» WHAT YOU ARE ASKED TO DO:
Copy out each line from the start of the material below until the line with "Windows Enterprise マルチセッションのテストをする場合は、以下の条件を事前に整えておく。", that line included.

» THE DATA:
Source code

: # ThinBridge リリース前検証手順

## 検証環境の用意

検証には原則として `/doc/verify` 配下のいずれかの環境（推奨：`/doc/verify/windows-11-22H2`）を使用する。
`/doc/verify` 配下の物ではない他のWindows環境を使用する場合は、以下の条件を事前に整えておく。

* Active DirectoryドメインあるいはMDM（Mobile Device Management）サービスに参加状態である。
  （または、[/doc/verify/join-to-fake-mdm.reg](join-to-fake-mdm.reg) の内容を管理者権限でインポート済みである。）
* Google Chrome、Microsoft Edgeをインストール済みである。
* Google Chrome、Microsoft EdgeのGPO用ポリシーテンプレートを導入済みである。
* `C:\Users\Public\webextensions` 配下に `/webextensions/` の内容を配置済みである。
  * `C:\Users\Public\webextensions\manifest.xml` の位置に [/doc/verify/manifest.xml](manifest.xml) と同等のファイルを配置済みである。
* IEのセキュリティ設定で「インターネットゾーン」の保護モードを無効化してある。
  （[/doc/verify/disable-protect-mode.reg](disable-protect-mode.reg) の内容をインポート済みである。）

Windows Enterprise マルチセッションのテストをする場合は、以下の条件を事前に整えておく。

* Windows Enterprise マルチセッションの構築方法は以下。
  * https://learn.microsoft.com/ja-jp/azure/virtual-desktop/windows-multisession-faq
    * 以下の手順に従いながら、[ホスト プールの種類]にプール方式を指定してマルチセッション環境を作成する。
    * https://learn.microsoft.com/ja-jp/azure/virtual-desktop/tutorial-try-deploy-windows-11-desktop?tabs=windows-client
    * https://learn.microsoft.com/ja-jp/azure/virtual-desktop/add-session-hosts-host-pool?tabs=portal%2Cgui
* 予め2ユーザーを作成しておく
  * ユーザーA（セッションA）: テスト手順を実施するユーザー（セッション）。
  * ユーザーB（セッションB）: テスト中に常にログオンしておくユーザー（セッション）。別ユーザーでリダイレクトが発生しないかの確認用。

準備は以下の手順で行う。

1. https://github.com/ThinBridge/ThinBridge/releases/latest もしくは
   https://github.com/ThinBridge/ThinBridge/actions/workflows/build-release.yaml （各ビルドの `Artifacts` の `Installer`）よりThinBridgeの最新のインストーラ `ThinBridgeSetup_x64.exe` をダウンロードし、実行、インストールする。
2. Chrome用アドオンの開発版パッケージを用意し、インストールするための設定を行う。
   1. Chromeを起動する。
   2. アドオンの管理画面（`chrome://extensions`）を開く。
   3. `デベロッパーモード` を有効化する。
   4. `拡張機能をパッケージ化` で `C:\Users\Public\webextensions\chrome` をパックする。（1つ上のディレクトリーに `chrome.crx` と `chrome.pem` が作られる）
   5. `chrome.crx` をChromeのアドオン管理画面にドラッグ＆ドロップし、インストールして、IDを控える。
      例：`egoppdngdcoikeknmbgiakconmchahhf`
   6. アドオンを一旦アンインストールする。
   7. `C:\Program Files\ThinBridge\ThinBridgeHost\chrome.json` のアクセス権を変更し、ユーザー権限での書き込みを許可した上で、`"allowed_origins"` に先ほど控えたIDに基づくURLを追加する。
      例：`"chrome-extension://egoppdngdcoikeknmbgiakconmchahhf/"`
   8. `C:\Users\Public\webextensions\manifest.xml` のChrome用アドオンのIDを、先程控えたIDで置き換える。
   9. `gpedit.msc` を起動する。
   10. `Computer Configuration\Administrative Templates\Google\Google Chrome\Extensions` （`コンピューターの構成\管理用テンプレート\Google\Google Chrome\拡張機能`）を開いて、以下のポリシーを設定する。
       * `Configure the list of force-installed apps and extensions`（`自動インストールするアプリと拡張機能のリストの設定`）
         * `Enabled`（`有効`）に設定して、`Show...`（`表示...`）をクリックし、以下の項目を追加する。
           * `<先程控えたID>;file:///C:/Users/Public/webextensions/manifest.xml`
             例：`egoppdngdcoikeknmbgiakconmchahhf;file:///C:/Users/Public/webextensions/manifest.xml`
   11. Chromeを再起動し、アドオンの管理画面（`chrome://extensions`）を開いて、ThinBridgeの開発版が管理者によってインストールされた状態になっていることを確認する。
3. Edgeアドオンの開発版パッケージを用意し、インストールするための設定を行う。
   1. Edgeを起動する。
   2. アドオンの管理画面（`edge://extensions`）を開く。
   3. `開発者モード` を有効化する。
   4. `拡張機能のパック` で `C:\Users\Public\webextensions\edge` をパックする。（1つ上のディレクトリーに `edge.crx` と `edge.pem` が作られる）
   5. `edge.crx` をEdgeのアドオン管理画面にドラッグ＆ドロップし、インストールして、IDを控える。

» ANSWER TO THIS PROBLEM:
Source code

: # ThinBridge リリース前検証手順

## 検証環境の用意

検証には原則として `/doc/verify` 配下のいずれかの環境（推奨：`/doc/verify/windows-11-22H2`）を使用する。
`/doc/verify` 配下の物ではない他のWindows環境を使用する場合は、以下の条件を事前に整えておく。

* Active DirectoryドメインあるいはMDM（Mobile Device Management）サービスに参加状態である。
  （または、[/doc/verify/join-to-fake-mdm.reg](join-to-fake-mdm.reg) の内容を管理者権限でインポート済みである。）
* Google Chrome、Microsoft Edgeをインストール済みである。
* Google Chrome、Microsoft EdgeのGPO用ポリシーテンプレートを導入済みである。
* `C:\Users\Public\webextensions` 配下に `/webextensions/` の内容を配置済みである。
  * `C:\Users\Public\webextensions\manifest.xml` の位置に [/doc/verify/manifest.xml](manifest.xml) と同等のファイルを配置済みである。
* IEのセキュリティ設定で「インターネットゾーン」の保護モードを無効化してある。
  （[/doc/verify/disable-protect-mode.reg](disable-protect-mode.reg) の内容をインポート済みである。）

Windows Enterprise マルチセッションのテストをする場合は、以下の条件を事前に整えておく。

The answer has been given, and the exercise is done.